:: Prezentowany materiał ::
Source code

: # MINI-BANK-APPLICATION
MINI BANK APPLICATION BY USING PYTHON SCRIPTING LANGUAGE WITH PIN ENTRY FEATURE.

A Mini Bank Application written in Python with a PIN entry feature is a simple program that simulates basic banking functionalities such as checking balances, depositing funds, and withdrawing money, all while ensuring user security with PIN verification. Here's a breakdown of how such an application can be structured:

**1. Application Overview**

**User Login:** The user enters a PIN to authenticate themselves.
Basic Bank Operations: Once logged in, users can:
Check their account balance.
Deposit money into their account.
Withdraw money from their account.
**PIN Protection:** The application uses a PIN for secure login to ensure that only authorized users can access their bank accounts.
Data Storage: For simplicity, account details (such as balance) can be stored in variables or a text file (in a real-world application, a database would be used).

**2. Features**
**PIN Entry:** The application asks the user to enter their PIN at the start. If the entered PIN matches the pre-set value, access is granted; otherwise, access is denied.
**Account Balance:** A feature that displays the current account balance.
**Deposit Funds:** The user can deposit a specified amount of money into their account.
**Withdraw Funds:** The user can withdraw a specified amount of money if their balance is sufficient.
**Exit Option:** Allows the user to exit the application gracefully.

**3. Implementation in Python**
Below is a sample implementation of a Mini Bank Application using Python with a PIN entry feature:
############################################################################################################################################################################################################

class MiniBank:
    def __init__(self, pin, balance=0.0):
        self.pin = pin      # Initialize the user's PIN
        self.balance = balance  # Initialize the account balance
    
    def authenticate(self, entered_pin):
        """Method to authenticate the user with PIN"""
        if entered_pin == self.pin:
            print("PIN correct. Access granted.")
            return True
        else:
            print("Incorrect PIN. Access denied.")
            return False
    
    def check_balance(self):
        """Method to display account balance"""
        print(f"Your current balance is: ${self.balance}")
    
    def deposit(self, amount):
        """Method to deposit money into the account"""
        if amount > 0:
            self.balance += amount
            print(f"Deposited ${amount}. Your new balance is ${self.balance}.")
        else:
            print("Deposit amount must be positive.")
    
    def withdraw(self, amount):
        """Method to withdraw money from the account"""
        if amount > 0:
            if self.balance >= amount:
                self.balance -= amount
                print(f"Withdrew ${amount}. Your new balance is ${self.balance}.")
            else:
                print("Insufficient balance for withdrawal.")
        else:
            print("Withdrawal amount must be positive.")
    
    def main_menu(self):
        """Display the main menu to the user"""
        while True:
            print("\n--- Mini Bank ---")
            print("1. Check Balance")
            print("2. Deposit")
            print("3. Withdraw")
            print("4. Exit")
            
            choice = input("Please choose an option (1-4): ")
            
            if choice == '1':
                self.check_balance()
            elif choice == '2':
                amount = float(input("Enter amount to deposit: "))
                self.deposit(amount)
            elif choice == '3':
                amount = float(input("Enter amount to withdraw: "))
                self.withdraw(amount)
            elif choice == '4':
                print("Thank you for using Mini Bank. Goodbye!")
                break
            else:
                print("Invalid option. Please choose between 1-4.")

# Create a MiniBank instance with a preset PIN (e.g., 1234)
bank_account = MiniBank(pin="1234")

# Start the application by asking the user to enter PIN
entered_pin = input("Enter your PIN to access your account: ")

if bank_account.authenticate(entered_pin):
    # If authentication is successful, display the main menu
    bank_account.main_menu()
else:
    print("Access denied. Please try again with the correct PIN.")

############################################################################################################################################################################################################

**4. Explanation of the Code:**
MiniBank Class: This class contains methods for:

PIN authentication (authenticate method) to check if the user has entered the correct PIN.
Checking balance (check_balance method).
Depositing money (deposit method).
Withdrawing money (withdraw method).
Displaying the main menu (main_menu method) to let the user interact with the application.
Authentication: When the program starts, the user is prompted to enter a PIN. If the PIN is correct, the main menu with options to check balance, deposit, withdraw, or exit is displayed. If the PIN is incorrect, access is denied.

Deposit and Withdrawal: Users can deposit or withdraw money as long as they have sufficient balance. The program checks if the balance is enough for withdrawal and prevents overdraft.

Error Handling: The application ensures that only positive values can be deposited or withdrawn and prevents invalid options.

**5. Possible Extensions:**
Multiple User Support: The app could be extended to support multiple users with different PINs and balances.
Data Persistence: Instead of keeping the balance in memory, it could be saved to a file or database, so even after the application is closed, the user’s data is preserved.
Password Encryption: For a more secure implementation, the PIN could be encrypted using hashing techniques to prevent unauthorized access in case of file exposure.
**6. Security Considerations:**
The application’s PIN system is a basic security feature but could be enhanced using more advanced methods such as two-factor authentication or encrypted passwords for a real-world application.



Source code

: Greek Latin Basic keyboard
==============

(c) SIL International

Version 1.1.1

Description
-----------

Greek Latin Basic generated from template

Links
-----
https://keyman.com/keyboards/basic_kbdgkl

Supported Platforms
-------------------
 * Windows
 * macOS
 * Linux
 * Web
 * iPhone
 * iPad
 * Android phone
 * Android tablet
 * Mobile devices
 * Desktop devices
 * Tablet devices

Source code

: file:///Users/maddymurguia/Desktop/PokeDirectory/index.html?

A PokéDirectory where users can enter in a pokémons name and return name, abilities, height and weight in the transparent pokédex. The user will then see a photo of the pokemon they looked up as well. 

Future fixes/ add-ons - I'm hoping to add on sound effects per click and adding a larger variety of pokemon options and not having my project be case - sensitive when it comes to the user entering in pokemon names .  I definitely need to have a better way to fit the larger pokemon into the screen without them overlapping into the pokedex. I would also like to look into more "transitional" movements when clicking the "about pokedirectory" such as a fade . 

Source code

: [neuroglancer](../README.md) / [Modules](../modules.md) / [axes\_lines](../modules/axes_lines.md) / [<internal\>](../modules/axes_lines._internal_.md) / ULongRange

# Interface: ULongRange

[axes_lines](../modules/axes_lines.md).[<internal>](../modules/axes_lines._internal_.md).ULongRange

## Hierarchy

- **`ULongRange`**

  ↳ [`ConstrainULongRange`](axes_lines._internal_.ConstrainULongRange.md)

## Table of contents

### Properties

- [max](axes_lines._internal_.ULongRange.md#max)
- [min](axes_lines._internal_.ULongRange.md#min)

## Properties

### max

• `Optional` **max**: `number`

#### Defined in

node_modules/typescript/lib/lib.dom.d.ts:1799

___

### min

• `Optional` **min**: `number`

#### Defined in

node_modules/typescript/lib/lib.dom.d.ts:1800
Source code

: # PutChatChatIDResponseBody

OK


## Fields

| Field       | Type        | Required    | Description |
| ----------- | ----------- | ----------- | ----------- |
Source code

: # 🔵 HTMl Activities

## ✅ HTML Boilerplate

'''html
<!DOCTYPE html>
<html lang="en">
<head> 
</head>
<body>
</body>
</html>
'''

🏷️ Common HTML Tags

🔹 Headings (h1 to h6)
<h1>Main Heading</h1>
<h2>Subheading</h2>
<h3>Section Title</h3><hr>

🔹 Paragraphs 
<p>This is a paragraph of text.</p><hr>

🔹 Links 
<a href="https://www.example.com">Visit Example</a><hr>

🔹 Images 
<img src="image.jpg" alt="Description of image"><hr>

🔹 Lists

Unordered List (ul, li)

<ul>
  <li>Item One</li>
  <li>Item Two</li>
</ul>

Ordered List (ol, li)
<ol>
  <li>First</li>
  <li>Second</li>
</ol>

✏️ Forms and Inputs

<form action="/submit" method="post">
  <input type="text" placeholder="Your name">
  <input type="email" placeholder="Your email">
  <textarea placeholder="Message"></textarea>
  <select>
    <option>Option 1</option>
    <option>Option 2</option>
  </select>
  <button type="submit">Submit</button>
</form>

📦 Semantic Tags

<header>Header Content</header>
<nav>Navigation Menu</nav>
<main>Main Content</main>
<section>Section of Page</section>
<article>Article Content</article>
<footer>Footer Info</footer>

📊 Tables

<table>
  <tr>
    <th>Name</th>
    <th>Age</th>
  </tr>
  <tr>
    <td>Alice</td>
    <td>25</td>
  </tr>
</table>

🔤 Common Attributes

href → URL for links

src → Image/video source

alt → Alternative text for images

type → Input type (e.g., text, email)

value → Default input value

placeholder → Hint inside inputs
:::
Zadanie do wykonania –
Przedstaw jako tabelę Markdown wiersze listingu od wiersza zawierającego „href → URL for links” do końca listingu włącznie, pomijając puste wiersze. Kolumna „Nr” ma zawierać kolejny numer, zaczynając od 1, a kolumna „Treść” odpowiedni wiersz.

Rozwiązanie zadania –
| Nr | Treść |
|---|---|
| 1 | href → URL for links |
| 2 | src → Image/video source |
| 3 | alt → Alternative text for images |
| 4 | type → Input type (e.g., text, email) |
| 5 | value → Default input value |
| 6 | placeholder → Hint inside inputs |